In 1544, Queen Eleanor (Eleanor of Castile, Queen consort of Portugal and France) was visiting her brother, the Holy Roman Emperor, Charles V, in Brussels. She received daily ‘for her mouth’ (that is, to supply her own table), ‘omitting vegetables, soups, pastry and the like’, the following supplies:
128 lbs of beef, 2 ¼ sheep, 1 calf, 2 swine, 2 fat capons, 18 fowls, 4 partridges, 2 woodcocks, 2 pheasants, 2 hares, 24 quails or turtle-doves.
For the kitchen of her suite (her retinue), the following daily supplies were made:
2 oxen, 18 sheep, 3 calves, 12 swine, 60 capons, 48 fowls and pigeons, and 40 head of game.
I wonder how many butchers were employed to supply and dress all that meat?
I do hope that a couple of the nice fat capons went to making an elegant braised chicken such as the following one, from A Proper New Booke of Cokerye, (published about 1545.) Please note the use of prunes in this dish – a forerunner of the famous Scots Cock-a-Leekie soup perhaps?
To stewe capons in whyte brothe.
Take foure or fyve biefe bones to make your brothe, then take them oute when they are sodden and streyne the brothe into another potte, then putte in youre capons hole wyth rosemarye and putte them into the pot, and let them stewe, and after they have boyled a whyle, putte in hole Mace bounde in a whyte clothe, and a handefull or twayne of hole perseley and hole prunes, and lette them boyle well and at the takyng up put to a lyttle vergis and salte, and so strawe them upon soppes and the marybones aboute and the marrowe layde
hole above them, and so serve them forth.
Quotation for the Day.
Much meat, much malady.
Thomas Fuller, English clergyman (1608-1661)
5 comments:
Hmmm...1/4 of a sheep...wonder who got the other 3/4?!? These lists are similar to those in books about other Kings and their culinary endeavors. Those folks at Court had some pretty hearty appetites!

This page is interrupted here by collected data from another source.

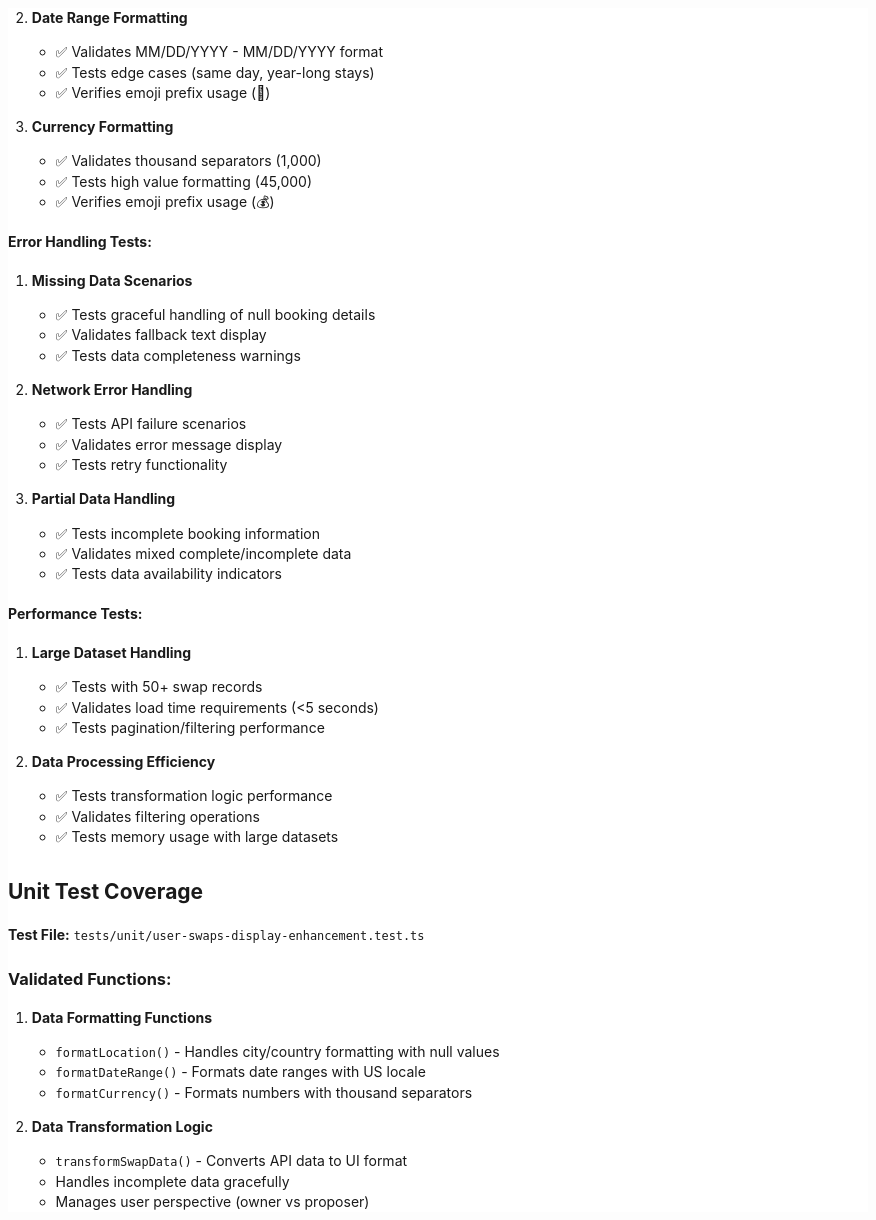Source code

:2. **Date Range Formatting**
   - ✅ Validates MM/DD/YYYY - MM/DD/YYYY format
   - ✅ Tests edge cases (same day, year-long stays)
   - ✅ Verifies emoji prefix usage (📅)

3. **Currency Formatting**
   - ✅ Validates thousand separators (1,000)
   - ✅ Tests high value formatting (45,000)
   - ✅ Verifies emoji prefix usage (💰)

#### Error Handling Tests:

1. **Missing Data Scenarios**
   - ✅ Tests graceful handling of null booking details
   - ✅ Validates fallback text display
   - ✅ Tests data completeness warnings

2. **Network Error Handling**
   - ✅ Tests API failure scenarios
   - ✅ Validates error message display
   - ✅ Tests retry functionality

3. **Partial Data Handling**
   - ✅ Tests incomplete booking information
   - ✅ Validates mixed complete/incomplete data
   - ✅ Tests data availability indicators

#### Performance Tests:

1. **Large Dataset Handling**
   - ✅ Tests with 50+ swap records
   - ✅ Validates load time requirements (<5 seconds)
   - ✅ Tests pagination/filtering performance

2. **Data Processing Efficiency**
   - ✅ Tests transformation logic performance
   - ✅ Validates filtering operations
   - ✅ Tests memory usage with large datasets

## Unit Test Coverage

**Test File:** `tests/unit/user-swaps-display-enhancement.test.ts`

### Validated Functions:

1. **Data Formatting Functions**
   - `formatLocation()` - Handles city/country formatting with null values
   - `formatDateRange()` - Formats date ranges with US locale
   - `formatCurrency()` - Formats numbers with thousand separators

2. **Data Transformation Logic**
   - `transformSwapData()` - Converts API data to UI format
   - Handles incomplete data gracefully
   - Manages user perspective (owner vs proposer)
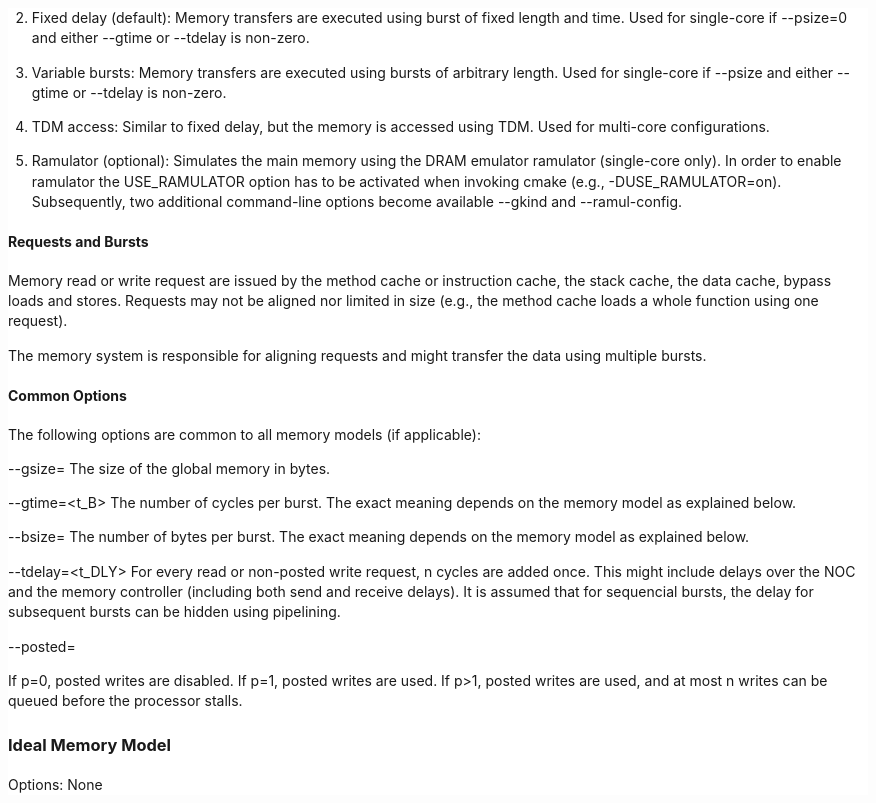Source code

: 2. Fixed delay (default): Memory transfers are executed using burst of 
   fixed length and time.
   Used for single-core if --psize=0 and either --gtime or --tdelay is non-zero.

3. Variable bursts: Memory transfers are executed using bursts of arbitrary 
   length.
   Used for single-core if --psize and either --gtime or --tdelay is non-zero.

4. TDM access: Similar to fixed delay, but the memory is accessed using TDM.
   Used for multi-core configurations.

5. Ramulator (optional): Simulates the main memory using the DRAM emulator
  ramulator (single-core only). In order to enable ramulator the USE_RAMULATOR
  option has to be activated when invoking cmake (e.g., -DUSE_RAMULATOR=on).
  Subsequently, two additional command-line options become available --gkind and
  --ramul-config.

#### Requests and Bursts

Memory read or write request are issued by the method cache or instruction
cache, the stack cache, the data cache, bypass loads and stores. Requests
may not be aligned nor limited in size (e.g., the method cache loads
a whole function using one request).

The memory system is responsible for aligning requests and might transfer
the data using multiple bursts.

#### Common Options

The following options are common to all memory models (if applicable):

--gsize=<M>	    The size of the global memory in bytes.

--gtime=<t_B>	    The number of cycles per burst. The exact meaning 
		    depends on the memory model as explained below.

--bsize=<burst>	    The number of bytes per burst. The exact meaning 
		    depends on the memory model as explained below.


--tdelay=<t_DLY>    For every read or non-posted write request, n cycles 
		    are added once. This might include delays over the NOC 
		    and the memory controller (including both send and 
		    receive delays). It is assumed that for sequencial 
		    bursts, the delay for subsequent bursts can be hidden 
		    using pipelining.

--posted=<p>	    If p=0, posted writes are disabled. If p=1, posted 
		    writes are used. If p>1, posted writes are used, and 
		    at most n writes can be queued before the processor 
		    stalls.


### Ideal Memory Model

Options: None

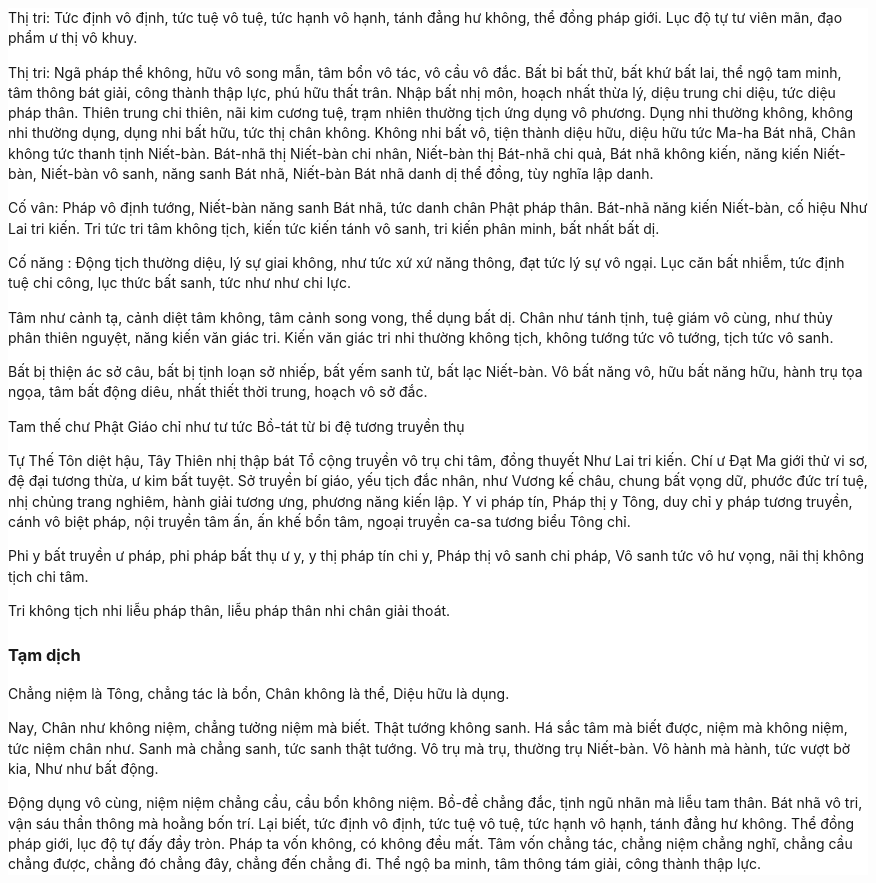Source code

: Thị tri: Tức định vô định, tức tuệ vô tuệ, tức hạnh vô hạnh, tánh đẳng hư không, thể đồng pháp giới. 
Lục độ tự tư viên mãn, đạo phẩm ư thị vô khuy.

Thị tri: Ngã pháp thể không, hữu vô song mẫn, tâm bổn vô tác, vô cầu vô đắc. Bất bỉ bất thử, bất khứ bất lai, thể ngộ tam minh, tâm thông bát giải, công thành thập lực, phú hữu thất trân. Nhập bất nhị môn, hoạch nhất thừa lý, diệu trung chi diệu, tức diệu pháp thân. Thiên trung chi thiên, nãi kim cương tuệ, trạm nhiên thường tịch ứng dụng vô phương. Dụng nhi thường không, không nhi thường dụng, dụng nhi bất hữu, tức thị chân không. Không nhi bất vô, tiện thành diệu hữu, diệu hữu tức Ma-ha Bát nhã, Chân không tức thanh tịnh Niết-bàn.      Bát-nhã thị Niết-bàn chi nhân, Niết-bàn thị Bát-nhã chi quả, Bát nhã không kiến, năng kiến Niết-bàn, Niết-bàn vô sanh, năng sanh Bát nhã, Niết-bàn Bát nhã danh dị thể đồng, tùy nghĩa lập danh.

Cố vân: Pháp vô định tướng, Niết-bàn năng sanh Bát nhã, tức danh chân Phật pháp thân. Bát-nhã năng kiến Niết-bàn, cố hiệu Như Lai tri kiến. Tri tức tri tâm không tịch, kiến tức kiến tánh vô sanh, tri kiến phân minh, bất nhất bất dị.

Cố năng : Động tịch thường diệu, lý sự giai không, như tức xứ xứ năng thông, đạt tức lý sự vô ngại. 
Lục căn bất nhiễm, tức định tuệ chi công, lục thức bất sanh, tức như như chi lực.

Tâm như cảnh tạ, cảnh diệt tâm không, tâm cảnh song vong, thể dụng bất dị. Chân như tánh tịnh, tuệ giám vô cùng, như thủy phân thiên nguyệt, năng kiến văn giác tri. Kiến văn giác tri nhi thường không tịch, không tướng tức vô tướng, tịch tức vô sanh.

Bất bị thiện ác sở câu, bất bị tịnh loạn sở nhiếp, bất yếm sanh tử, bất lạc Niết-bàn. 
Vô bất năng vô, hữu bất năng hữu, hành trụ tọa ngọa, tâm bất động diêu, nhất thiết thời trung, hoạch vô sở đắc.

Tam thế chư Phật Giáo chỉ như tư tức Bồ-tát từ bi đệ tương truyền thụ

Tự Thế Tôn diệt hậu, Tây Thiên nhị thập bát Tổ cộng truyền vô trụ chi tâm, đồng thuyết Như Lai tri kiến. 
Chí ư Đạt Ma giới thử vi sơ, đệ đại tương thừa, ư kim bất tuyệt. Sở truyền bí giáo, yếu tịch đắc nhân, như Vương kế châu, chung bất vọng dữ, phước đức trí tuệ, nhị chủng trang nghiêm, hành giải tương ưng, phương năng kiến lập. Y vi pháp tín, Pháp thị y Tông, duy chỉ y pháp tương truyền, cánh vô biệt pháp, nội truyền tâm ấn, ấn khế bổn tâm, ngoại truyền ca-sa tương biểu Tông chỉ.

Phi y bất truyền ư pháp, phi pháp bất thụ ư y, y thị pháp tín chi y, 
Pháp thị vô sanh chi pháp, Vô sanh tức vô hư vọng, nãi thị không tịch chi tâm.

Tri không tịch nhi liễu pháp thân, liễu pháp thân nhi chân giải thoát.

### Tạm dịch

Chẳng niệm là Tông, chẳng tác là bổn, Chân không là thể, Diệu hữu là dụng.

Nay, Chân như không niệm, chẳng tưởng niệm mà biết. Thật tướng không sanh. Há sắc tâm mà biết được, niệm mà không niệm, tức niệm chân như. 
Sanh mà chẳng sanh, tức sanh thật tướng. Vô trụ mà trụ, thường trụ Niết-bàn. Vô hành mà hành, tức vượt bờ kia, Như như bất động.

Động dụng vô cùng, niệm niệm chẳng cầu, cầu bổn không niệm. 
Bồ-đề chẳng đắc, tịnh ngũ nhãn mà liễu tam thân. 
Bát nhã vô tri, vận sáu thần thông mà hoằng bốn trí. 
Lại biết, tức định vô định, tức tuệ vô tuệ, tức hạnh vô hạnh, tánh đẳng hư không. 
Thể đồng pháp giới, lục độ tự đấy đầy tròn. Pháp ta vốn không, có không đều mất. 
Tâm vốn chẳng tác, chẳng niệm chẳng nghĩ, chẳng cầu chẳng được, chẳng đó chẳng đây, chẳng đến chẳng đi. 
Thể ngộ ba minh, tâm thông tám giải, công thành thập lực.
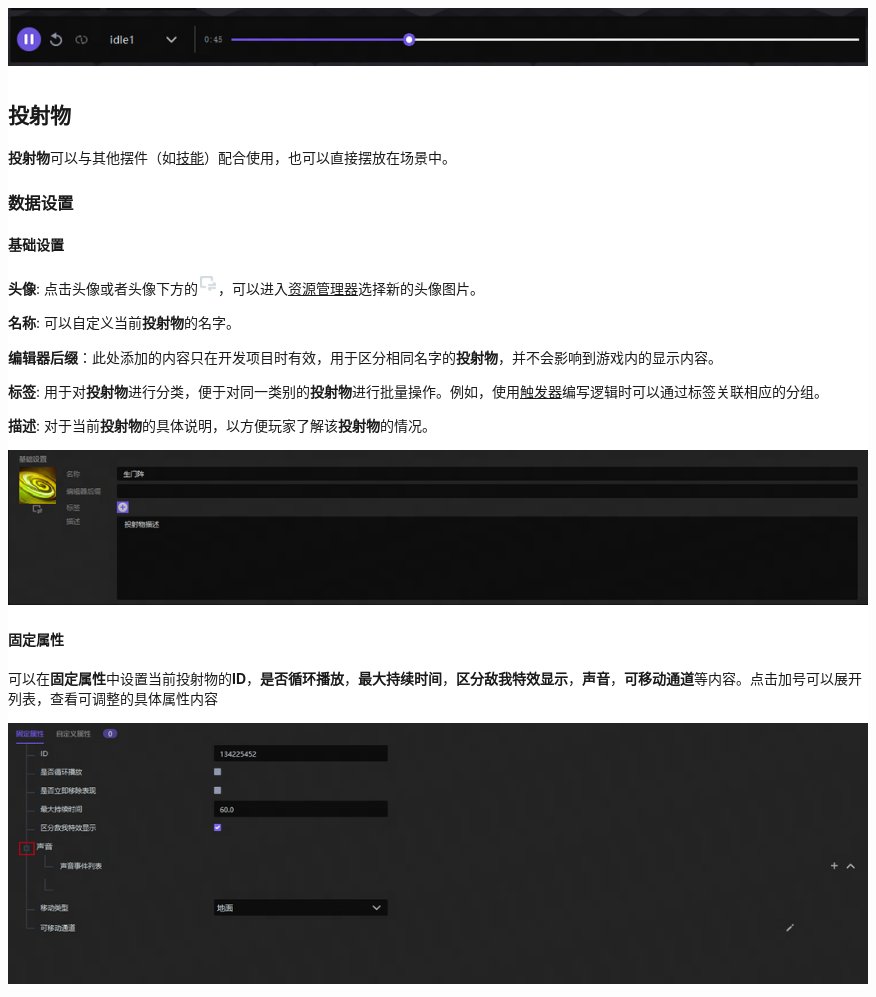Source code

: ![NN58](./pic/NN58.png)

## 投射物

**投射物**可以与其他摆件（如[技能](#技能)）配合使用，也可以直接摆放在场景中。

### 数据设置

#### 基础设置

**头像**: 点击头像或者头像下方的![tihuan_an](./icon/tihuan_an.png)，可以进入[资源管理器](../Resource_Manager)选择新的头像图片。 

**名称**: 可以自定义当前**投射物**的名字。

**编辑器后缀**：此处添加的内容只在开发项目时有效，用于区分相同名字的**投射物**，并不会影响到游戏内的显示内容。

**标签**: 用于对**投射物**进行分类，便于对同一类别的**投射物**进行批量操作。例如，使用[触发器](../Trigger)编写逻辑时可以通过标签关联相应的分组。

**描述**: 对于当前**投射物**的具体说明，以方便玩家了解该**投射物**的情况。

![NN59](./pic/NN59.png)

#### 固定属性

可以在**固定属性**中设置当前投射物的**ID**，**是否循环播放**，**最大持续时间**，**区分敌我特效显示**，**声音**，**可移动通道**等内容。点击加号可以展开列表，查看可调整的具体属性内容

![NN60](./pic/NN60.png)
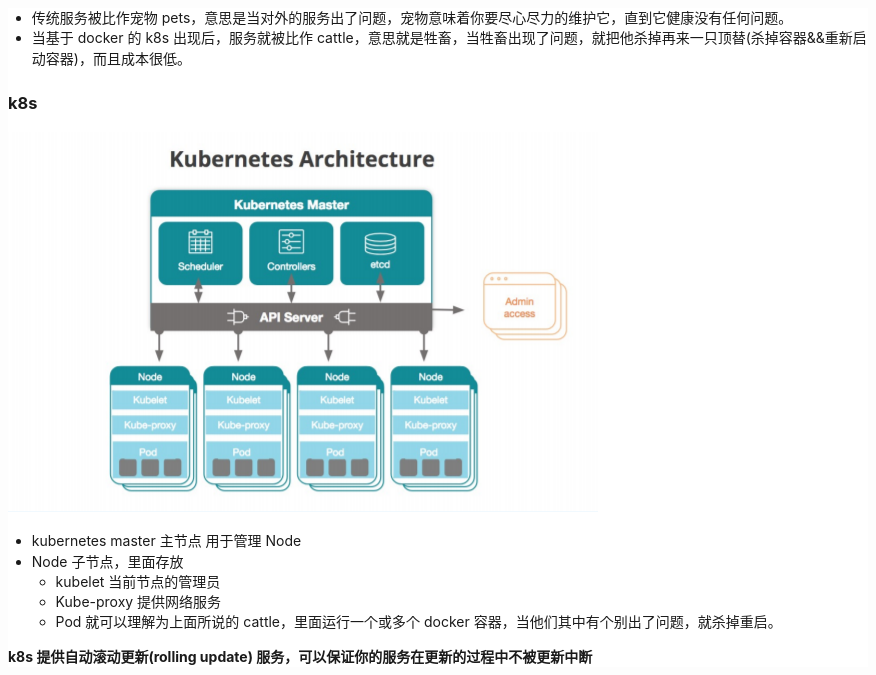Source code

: 
- 传统服务被比作宠物 pets，意思是当对外的服务出了问题，宠物意味着你要尽心尽力的维护它，直到它健康没有任何问题。
- 当基于 docker 的 k8s 出现后，服务就被比作 cattle，意思就是牲畜，当牲畜出现了问题，就把他杀掉再来一只顶替(杀掉容器&&重新启动容器)，而且成本很低。

### k8s

![](/docker%20versus%20kubernetes.jpg)

- kubernetes master 主节点 用于管理 Node
- Node 子节点，里面存放
  - kubelet 当前节点的管理员
  - Kube-proxy 提供网络服务
  - Pod 就可以理解为上面所说的 cattle，里面运行一个或多个 docker 容器，当他们其中有个别出了问题，就杀掉重启。

**k8s 提供自动滚动更新(rolling update) 服务，可以保证你的服务在更新的过程中不被更新中断**


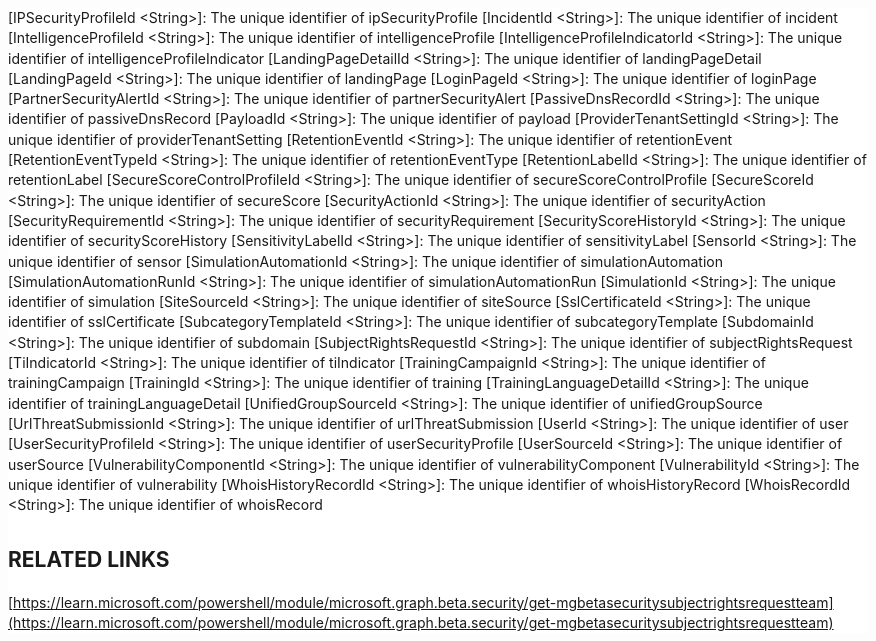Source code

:   \[IPSecurityProfileId \<String\>\]: The unique identifier of ipSecurityProfile
  \[IncidentId \<String\>\]: The unique identifier of incident
  \[IntelligenceProfileId \<String\>\]: The unique identifier of intelligenceProfile
  \[IntelligenceProfileIndicatorId \<String\>\]: The unique identifier of intelligenceProfileIndicator
  \[LandingPageDetailId \<String\>\]: The unique identifier of landingPageDetail
  \[LandingPageId \<String\>\]: The unique identifier of landingPage
  \[LoginPageId \<String\>\]: The unique identifier of loginPage
  \[PartnerSecurityAlertId \<String\>\]: The unique identifier of partnerSecurityAlert
  \[PassiveDnsRecordId \<String\>\]: The unique identifier of passiveDnsRecord
  \[PayloadId \<String\>\]: The unique identifier of payload
  \[ProviderTenantSettingId \<String\>\]: The unique identifier of providerTenantSetting
  \[RetentionEventId \<String\>\]: The unique identifier of retentionEvent
  \[RetentionEventTypeId \<String\>\]: The unique identifier of retentionEventType
  \[RetentionLabelId \<String\>\]: The unique identifier of retentionLabel
  \[SecureScoreControlProfileId \<String\>\]: The unique identifier of secureScoreControlProfile
  \[SecureScoreId \<String\>\]: The unique identifier of secureScore
  \[SecurityActionId \<String\>\]: The unique identifier of securityAction
  \[SecurityRequirementId \<String\>\]: The unique identifier of securityRequirement
  \[SecurityScoreHistoryId \<String\>\]: The unique identifier of securityScoreHistory
  \[SensitivityLabelId \<String\>\]: The unique identifier of sensitivityLabel
  \[SensorId \<String\>\]: The unique identifier of sensor
  \[SimulationAutomationId \<String\>\]: The unique identifier of simulationAutomation
  \[SimulationAutomationRunId \<String\>\]: The unique identifier of simulationAutomationRun
  \[SimulationId \<String\>\]: The unique identifier of simulation
  \[SiteSourceId \<String\>\]: The unique identifier of siteSource
  \[SslCertificateId \<String\>\]: The unique identifier of sslCertificate
  \[SubcategoryTemplateId \<String\>\]: The unique identifier of subcategoryTemplate
  \[SubdomainId \<String\>\]: The unique identifier of subdomain
  \[SubjectRightsRequestId \<String\>\]: The unique identifier of subjectRightsRequest
  \[TiIndicatorId \<String\>\]: The unique identifier of tiIndicator
  \[TrainingCampaignId \<String\>\]: The unique identifier of trainingCampaign
  \[TrainingId \<String\>\]: The unique identifier of training
  \[TrainingLanguageDetailId \<String\>\]: The unique identifier of trainingLanguageDetail
  \[UnifiedGroupSourceId \<String\>\]: The unique identifier of unifiedGroupSource
  \[UrlThreatSubmissionId \<String\>\]: The unique identifier of urlThreatSubmission
  \[UserId \<String\>\]: The unique identifier of user
  \[UserSecurityProfileId \<String\>\]: The unique identifier of userSecurityProfile
  \[UserSourceId \<String\>\]: The unique identifier of userSource
  \[VulnerabilityComponentId \<String\>\]: The unique identifier of vulnerabilityComponent
  \[VulnerabilityId \<String\>\]: The unique identifier of vulnerability
  \[WhoisHistoryRecordId \<String\>\]: The unique identifier of whoisHistoryRecord
  \[WhoisRecordId \<String\>\]: The unique identifier of whoisRecord

## RELATED LINKS

[https://learn.microsoft.com/powershell/module/microsoft.graph.beta.security/get-mgbetasecuritysubjectrightsrequestteam](https://learn.microsoft.com/powershell/module/microsoft.graph.beta.security/get-mgbetasecuritysubjectrightsrequestteam)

Is it definitely Catherine of Aragon in 1532? She was rusticated to the Palace of the More back in 1531, and it would seem unlikely that Henry -- after all the trouble he had removing her from his vicinity -- would invite her back to London for a legal bunfight. More likely that Anne Boleyn was the presiding lady, as she and Henry were married the following year.
Foose - some of the resources about this dinner say 1531 and some say 1532. Perhaps the 1531 is right - I admit to not doing any extensive checking (not doing any, actually) - will try to find the original source of the story (Stow, I think) and amend if it seems necessary. Thanks!!!
I want to know which quarter they recieved.